Supplied data below:
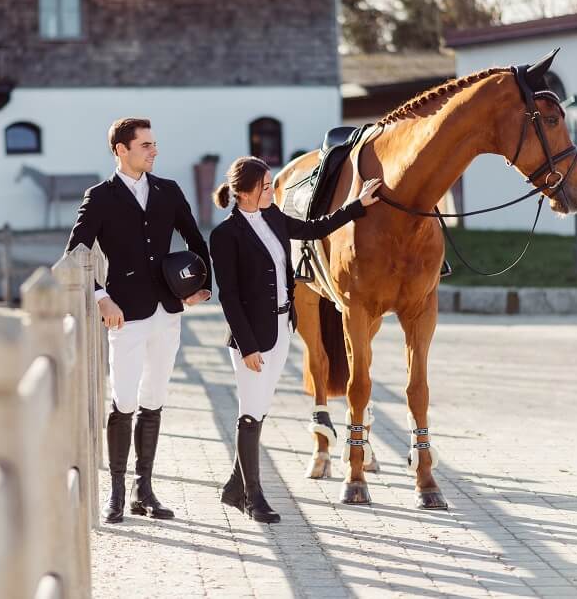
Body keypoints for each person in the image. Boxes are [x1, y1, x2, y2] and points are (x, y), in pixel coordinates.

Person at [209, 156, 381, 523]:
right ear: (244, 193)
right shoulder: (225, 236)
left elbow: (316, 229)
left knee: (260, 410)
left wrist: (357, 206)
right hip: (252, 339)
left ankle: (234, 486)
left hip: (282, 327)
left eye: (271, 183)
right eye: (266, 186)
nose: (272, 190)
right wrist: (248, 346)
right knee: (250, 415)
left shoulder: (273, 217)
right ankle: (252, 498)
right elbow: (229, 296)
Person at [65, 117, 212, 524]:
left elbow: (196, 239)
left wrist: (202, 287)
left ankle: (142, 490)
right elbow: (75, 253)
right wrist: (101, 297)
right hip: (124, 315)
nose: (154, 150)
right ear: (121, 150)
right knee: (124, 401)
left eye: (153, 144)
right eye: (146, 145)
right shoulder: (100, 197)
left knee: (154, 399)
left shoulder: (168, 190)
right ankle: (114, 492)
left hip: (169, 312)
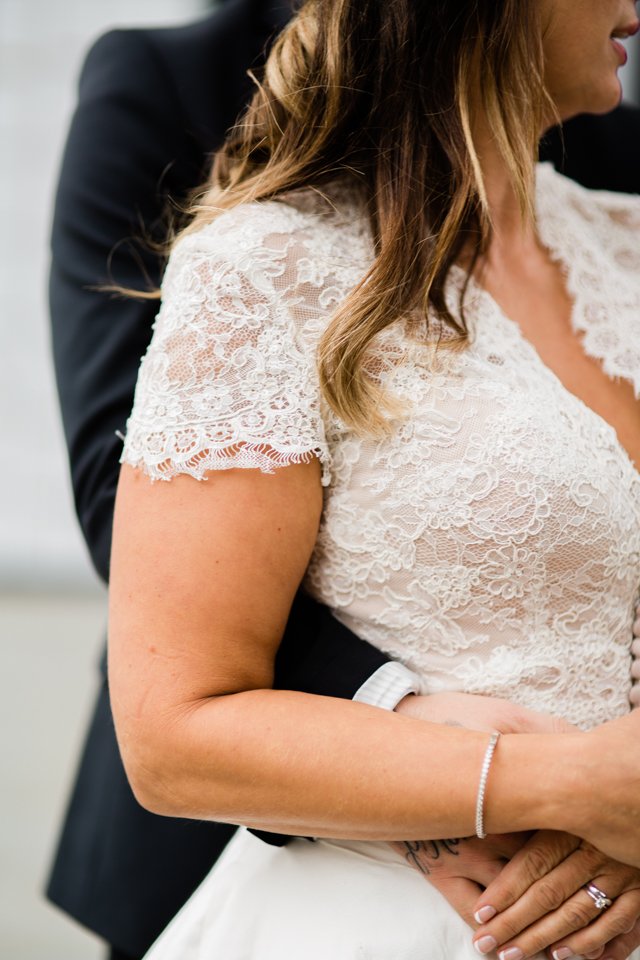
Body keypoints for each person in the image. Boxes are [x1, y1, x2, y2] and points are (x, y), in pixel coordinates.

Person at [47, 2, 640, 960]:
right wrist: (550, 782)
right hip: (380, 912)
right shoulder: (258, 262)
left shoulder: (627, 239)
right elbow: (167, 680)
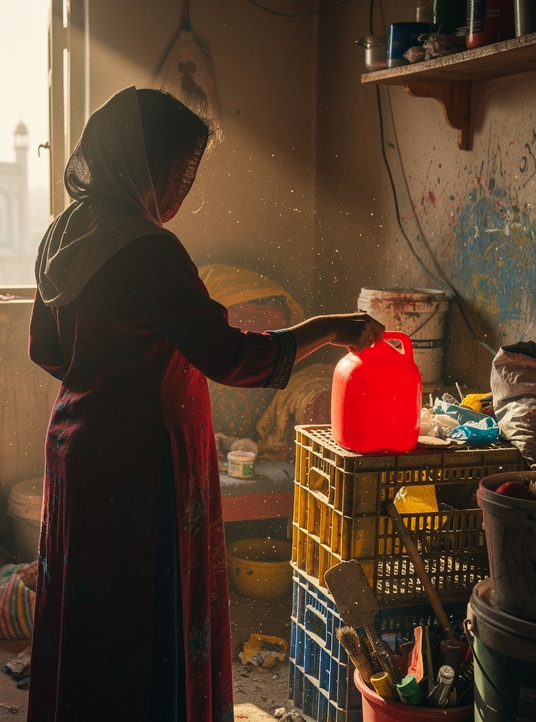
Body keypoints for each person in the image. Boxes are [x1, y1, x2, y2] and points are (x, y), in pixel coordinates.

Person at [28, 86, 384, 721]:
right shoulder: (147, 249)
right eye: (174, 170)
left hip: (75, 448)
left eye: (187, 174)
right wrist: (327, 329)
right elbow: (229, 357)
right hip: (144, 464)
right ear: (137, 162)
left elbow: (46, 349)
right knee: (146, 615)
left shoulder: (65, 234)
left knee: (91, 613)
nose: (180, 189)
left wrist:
End of Supplied data.
## What the exercise asks
Each entry needs to be retyped exactly; the pictures stay out.

## Written response
Body keypoints for each person in the image. Boxes are [x1, y1, x2, y2] and points are (x, y), in pixel coordinates.

Person at [209, 156, 381, 523]:
right ear: (244, 193)
right shoulder: (225, 236)
left elbow: (316, 229)
left knee: (260, 410)
left wrist: (357, 206)
right hip: (252, 339)
left ankle: (234, 486)
left hip: (282, 327)
left eye: (271, 183)
right eye: (266, 186)
nose: (272, 190)
right wrist: (248, 346)
right knee: (250, 415)
left shoulder: (273, 217)
right ankle: (252, 498)
right elbow: (229, 296)
Person at [65, 117, 212, 524]:
left elbow: (196, 239)
left wrist: (202, 287)
left ankle: (142, 490)
right elbow: (75, 253)
right wrist: (101, 297)
right hip: (124, 315)
nose: (154, 150)
right ear: (121, 150)
right knee: (124, 401)
left eye: (153, 144)
right eye: (146, 145)
right shoulder: (100, 197)
left knee: (154, 399)
left shoulder: (168, 190)
right ankle: (114, 492)
left hip: (169, 312)
Body keypoints for each person in the image. Boxes are [x1, y1, x2, y2] and points are (x, y), in pixel coordinates.

Person at [47, 2, 640, 960]:
right wrist: (550, 782)
right hip: (380, 912)
right shoulder: (258, 262)
left shoulder: (627, 239)
right elbow: (167, 680)
Body keypoints for each person in the image. Boxes are [x1, y1, x2, y2] and points are (x, y), in pixel coordinates.

Person at [28, 86, 384, 721]:
right shoulder: (147, 249)
right eye: (174, 170)
left hip: (75, 448)
left eye: (187, 174)
right wrist: (327, 329)
right elbow: (229, 357)
right hip: (144, 464)
right ear: (137, 162)
left elbow: (46, 349)
right knee: (146, 615)
left shoulder: (65, 234)
left knee: (91, 613)
nose: (180, 189)
left wrist:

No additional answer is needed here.